Memory effects. In many applications, the biggest payoff in energy reduction for a given amount of designer effort comes from concentrating on the memory system. As Figure 5-26 below shows [Cat98], memory transfers are by far the most expensive type of operation performed by a CPU - a memory transfer takes 33 times more energy than does an addition.
As a result, the biggest payoffs in energy optimization come from properly organizing instructions and data in memory. Accesses to registers are the most energy efficient; cache accesses are more energy efficient than main memory accesses.
 |
| Figure 5-26. Relative energy consumption of various operations [Cat98] |
Caches are an important factor in energy consumption. On the one hand, a cache hit saves a costly main memory access, and on the other, the cache itself is relatively power hungry because it is built from SRAM, not DRAM. If we can control the size of the cache, we want to choose the smallest cache that provides us with the necessary performance.
Li and Henkel [Li98] measured the influence of caches on energy consumption in detail. Figure 5-27 below breaks down the energy consumption of a computer running MPEG (a video encoder) into several components: software running on the CPU, main memory, data cache, and instruction cache.
As the instruction cache size increases, the energy cost of the software on the CPU declines, but the instruction cache comes to dominate the energy consumption. Experiments like this on several benchmarks show that many programs have sweet spots in energy consumption.
If the cache is too small, the program runs slowly and the system consumes a lot of power due to the high cost of main memory accesses. If the cache is too large, the power consumption is high without a corresponding payoff in performance.
At intermediate values, the execution time and power consumption are both good. How can we optimize a program for low power consumption? The best overall advice is that high performance = low power. Generally speaking, making the program run faster also reduces energy consumption.

 |
| Figure 5-27. Energy and execution time versus instruction data cache size for a benchmark program[Liu98] |
Clearly, the biggest factor that can be reasonably well controlled by the programmer is the memory access patterns. If the program can be modified to reduce instruction or data cache conflicts, for example, the energy required by the memory system can be significantly reduced.
The effectiveness of changes such as reordering instructions or selecting different instructions depends on the processor involved, but they are generally less effective than cache optimizations. A few optimizations mentioned previously for performance are also often useful for improving energy consumption:
1) Try to use registers efficiently. Group accesses to a value together so that the value can be brought into a register and kept there.
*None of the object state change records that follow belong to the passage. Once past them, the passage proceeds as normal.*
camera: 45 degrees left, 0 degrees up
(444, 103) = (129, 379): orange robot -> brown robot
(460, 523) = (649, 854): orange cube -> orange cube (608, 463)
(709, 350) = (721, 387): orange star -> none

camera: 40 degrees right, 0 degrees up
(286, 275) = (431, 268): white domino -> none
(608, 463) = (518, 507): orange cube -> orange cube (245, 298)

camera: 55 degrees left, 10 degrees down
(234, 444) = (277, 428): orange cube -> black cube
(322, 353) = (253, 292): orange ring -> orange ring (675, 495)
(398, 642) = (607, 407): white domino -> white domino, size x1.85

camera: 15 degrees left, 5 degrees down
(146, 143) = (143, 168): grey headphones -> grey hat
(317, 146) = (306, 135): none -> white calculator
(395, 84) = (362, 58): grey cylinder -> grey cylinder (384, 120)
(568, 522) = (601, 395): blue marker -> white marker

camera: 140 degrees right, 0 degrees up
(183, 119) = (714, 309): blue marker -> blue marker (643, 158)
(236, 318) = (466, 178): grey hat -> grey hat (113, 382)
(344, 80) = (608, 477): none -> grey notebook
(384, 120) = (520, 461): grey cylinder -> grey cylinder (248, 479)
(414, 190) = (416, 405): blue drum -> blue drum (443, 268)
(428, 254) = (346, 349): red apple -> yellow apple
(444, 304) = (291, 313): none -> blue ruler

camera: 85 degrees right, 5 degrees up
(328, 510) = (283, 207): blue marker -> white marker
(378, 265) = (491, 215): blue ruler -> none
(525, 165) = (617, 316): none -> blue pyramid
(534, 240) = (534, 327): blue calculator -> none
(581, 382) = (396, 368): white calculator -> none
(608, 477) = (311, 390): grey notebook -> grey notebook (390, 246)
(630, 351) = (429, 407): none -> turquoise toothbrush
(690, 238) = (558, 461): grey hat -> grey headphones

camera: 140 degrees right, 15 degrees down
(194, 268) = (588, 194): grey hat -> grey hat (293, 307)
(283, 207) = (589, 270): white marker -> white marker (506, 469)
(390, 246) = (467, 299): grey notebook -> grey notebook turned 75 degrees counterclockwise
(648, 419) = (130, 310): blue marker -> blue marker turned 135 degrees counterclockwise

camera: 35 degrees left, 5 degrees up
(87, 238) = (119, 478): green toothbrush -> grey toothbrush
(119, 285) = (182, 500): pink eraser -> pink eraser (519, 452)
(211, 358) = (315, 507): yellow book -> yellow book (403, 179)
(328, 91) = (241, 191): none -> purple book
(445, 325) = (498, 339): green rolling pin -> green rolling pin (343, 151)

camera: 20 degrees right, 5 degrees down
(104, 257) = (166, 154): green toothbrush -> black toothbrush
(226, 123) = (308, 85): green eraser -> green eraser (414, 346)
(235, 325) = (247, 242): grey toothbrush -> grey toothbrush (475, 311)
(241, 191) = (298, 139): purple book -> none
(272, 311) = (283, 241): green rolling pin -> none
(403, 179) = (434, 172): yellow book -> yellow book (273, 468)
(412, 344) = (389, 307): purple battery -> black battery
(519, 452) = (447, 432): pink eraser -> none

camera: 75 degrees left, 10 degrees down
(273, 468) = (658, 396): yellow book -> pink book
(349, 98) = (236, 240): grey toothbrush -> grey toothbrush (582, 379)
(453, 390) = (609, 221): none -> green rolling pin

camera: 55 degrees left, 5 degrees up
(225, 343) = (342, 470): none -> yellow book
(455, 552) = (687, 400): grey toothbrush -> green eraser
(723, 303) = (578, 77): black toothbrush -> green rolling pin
2) Analyze cache behavior to find major cache conflicts. Restructure the code to eliminate as many of these as you can:
— For instruction conflicts, if the offending code segment is small, try to rewrite the segment to make it as small as possible so that it better fits into the cache. Writing in assembly language may be necessary. For conflicts across larger spans of code, try moving the instructions or padding with NOPs.
— For scalar data conflicts, move the data values to different locations to reduce conflicts.
— For array data conflicts, consider either moving the arrays or changing your array access patterns to reduce conflicts.
3) Make use of page mode accesses in the memory system whenever possible. Page mode reads and writes eliminate one step in the memory access, saving a considerable amount of power.
Metha et al. [Met97] present some additional observations about energy optimization as follows:
1) Moderate loop unrolling eliminates some loop control overhead. However, when the loop is unrolled too much, power increases due to the lower hit rates of straight-line code.
2) Software pipelining reduces pipeline stalls, thereby reducing the average energy per instruction.
3) Eliminating recursive procedure calls where possible saves power by getting rid of function call overhead. Tail recursion can often be eliminated; some compilers do this automatically.